Definition
The term Flash Crash of 2010 refers to a sharp drop in the price of securities starting around 2:32 p.m. Eastern Standard Time on May 6, 2010. An investigation into the cause of the Flash Crash of 2010 would later reveal it was caused by an order to sell 75,000 E-Mini S&P contracts.
Explanation
Also known as The Crash of 2:45, the Flash Crash of 2010 began around 2:30 p.m. Eastern Standard Time (EST) on May 6, 2010. This event is notable due to both the stock market's rapid decline as well as its subsequent rebound. The S&P 500 Index, Nasdaq Composite, as well as the Dow Jones Industrial Average all collapsed and rebounded quickly.
The Dow Jones Industrial Average (DJIA) was down approximately 2% around 2:30 p.m. EST as the Greek economy continued to struggle. By 2:45 p.m. EST, the DJIA was down 998.5 points, which was a decline of around 9%. Trading that day would also record the second-largest intraday point swing of 1,010.14 points.

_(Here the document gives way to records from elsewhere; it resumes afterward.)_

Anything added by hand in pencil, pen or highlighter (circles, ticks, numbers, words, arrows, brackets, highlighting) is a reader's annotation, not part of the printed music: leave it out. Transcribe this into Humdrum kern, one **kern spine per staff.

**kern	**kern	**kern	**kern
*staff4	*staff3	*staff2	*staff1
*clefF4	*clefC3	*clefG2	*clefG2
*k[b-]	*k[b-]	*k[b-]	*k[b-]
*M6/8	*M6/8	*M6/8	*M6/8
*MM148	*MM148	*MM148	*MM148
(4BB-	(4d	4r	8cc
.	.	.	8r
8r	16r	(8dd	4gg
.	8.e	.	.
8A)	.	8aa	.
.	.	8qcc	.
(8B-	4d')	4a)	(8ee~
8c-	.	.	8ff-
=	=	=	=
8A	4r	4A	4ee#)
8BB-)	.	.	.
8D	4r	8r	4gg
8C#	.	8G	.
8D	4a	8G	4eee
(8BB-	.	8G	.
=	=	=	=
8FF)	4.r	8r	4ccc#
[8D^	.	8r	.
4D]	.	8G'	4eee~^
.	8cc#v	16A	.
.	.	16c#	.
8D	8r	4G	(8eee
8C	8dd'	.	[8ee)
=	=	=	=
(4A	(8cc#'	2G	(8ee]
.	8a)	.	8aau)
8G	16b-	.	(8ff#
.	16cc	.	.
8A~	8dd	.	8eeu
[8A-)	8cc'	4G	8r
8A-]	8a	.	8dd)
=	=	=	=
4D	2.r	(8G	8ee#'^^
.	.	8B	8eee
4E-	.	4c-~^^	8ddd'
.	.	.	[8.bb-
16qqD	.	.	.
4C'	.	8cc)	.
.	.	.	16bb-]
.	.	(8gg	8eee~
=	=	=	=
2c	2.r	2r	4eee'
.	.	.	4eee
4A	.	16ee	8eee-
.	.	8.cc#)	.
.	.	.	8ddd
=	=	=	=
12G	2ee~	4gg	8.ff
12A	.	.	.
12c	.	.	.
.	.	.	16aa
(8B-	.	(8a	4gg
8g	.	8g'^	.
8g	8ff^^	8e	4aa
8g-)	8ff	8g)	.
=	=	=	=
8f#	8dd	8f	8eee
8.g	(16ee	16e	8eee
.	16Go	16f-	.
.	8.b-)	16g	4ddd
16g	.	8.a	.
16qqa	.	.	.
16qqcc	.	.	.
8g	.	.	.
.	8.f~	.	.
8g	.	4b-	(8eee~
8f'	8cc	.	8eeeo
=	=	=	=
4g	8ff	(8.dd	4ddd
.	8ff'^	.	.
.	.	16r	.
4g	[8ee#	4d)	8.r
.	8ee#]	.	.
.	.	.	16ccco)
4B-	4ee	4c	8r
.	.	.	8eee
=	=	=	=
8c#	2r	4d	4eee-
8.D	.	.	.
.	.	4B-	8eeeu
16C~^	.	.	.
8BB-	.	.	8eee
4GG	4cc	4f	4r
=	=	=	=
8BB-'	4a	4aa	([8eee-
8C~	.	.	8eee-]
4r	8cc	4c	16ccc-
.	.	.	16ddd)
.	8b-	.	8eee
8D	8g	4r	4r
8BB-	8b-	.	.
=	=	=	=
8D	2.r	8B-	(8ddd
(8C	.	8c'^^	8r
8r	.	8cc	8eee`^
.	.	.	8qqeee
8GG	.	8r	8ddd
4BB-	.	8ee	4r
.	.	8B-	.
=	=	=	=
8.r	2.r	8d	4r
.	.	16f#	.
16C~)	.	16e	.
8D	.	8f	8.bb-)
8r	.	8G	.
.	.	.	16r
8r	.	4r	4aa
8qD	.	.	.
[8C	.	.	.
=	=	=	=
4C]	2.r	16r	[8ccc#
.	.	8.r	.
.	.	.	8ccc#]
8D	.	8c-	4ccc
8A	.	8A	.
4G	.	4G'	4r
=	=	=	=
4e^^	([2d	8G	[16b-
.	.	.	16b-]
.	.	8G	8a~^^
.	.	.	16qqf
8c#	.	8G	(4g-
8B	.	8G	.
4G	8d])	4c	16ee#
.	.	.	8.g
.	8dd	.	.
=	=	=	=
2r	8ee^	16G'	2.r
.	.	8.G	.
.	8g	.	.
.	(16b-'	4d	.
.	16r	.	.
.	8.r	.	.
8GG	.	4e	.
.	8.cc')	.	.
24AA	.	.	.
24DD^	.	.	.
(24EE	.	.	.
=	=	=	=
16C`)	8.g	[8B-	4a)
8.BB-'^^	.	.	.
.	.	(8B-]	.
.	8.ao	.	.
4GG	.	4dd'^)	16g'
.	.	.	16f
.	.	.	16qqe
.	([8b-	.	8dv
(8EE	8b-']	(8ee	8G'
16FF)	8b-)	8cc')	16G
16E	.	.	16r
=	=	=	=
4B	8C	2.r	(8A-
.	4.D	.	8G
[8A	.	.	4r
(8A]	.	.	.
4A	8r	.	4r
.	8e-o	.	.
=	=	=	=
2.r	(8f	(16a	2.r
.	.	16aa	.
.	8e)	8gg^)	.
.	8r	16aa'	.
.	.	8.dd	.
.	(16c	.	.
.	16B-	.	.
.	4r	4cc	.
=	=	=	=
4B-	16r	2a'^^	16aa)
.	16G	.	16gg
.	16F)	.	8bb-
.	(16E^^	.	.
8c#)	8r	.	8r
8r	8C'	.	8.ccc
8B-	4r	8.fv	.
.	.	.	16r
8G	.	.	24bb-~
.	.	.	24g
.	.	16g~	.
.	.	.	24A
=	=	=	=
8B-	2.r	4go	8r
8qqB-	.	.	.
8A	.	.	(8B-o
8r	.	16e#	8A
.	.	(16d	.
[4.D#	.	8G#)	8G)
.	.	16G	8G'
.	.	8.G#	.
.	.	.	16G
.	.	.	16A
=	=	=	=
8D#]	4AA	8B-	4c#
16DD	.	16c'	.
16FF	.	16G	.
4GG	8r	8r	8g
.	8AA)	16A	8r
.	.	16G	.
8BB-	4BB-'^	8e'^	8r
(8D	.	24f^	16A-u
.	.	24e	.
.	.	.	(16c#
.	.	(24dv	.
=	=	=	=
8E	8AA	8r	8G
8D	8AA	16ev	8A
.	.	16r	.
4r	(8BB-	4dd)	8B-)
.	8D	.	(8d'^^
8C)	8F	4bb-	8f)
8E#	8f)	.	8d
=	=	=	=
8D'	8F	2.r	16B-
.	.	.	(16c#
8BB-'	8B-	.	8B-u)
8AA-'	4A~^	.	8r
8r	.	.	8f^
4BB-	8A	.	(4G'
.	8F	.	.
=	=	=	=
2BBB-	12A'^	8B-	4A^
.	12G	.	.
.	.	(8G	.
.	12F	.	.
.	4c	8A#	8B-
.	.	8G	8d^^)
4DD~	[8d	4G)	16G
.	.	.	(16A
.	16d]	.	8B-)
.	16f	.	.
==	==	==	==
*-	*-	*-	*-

On May 6, 2010, the DJIA would open at 10,868.12, hit a high of 10,879.76, hit a low of 9,869.62, and close at 10,520.32.
The cause of the crash would eventually be traced to a single trader named Navinder Singh Sarao, who used a Layering Algorithm to place orders for around 3,600 lots of the E-mini S&P contract. These orders were modified around 19,000 times on the morning of May 6, 2010. This represented nearly $200 million worth of downward pressure on the E-mini price, which was around 25% of the entire sell side book. During a two-hour window, Sarao traded over 62,000 E-mini S&P contracts with a notional value of $3.5 billion. In total, Sarao would make nearly $880,000 in net profits that day.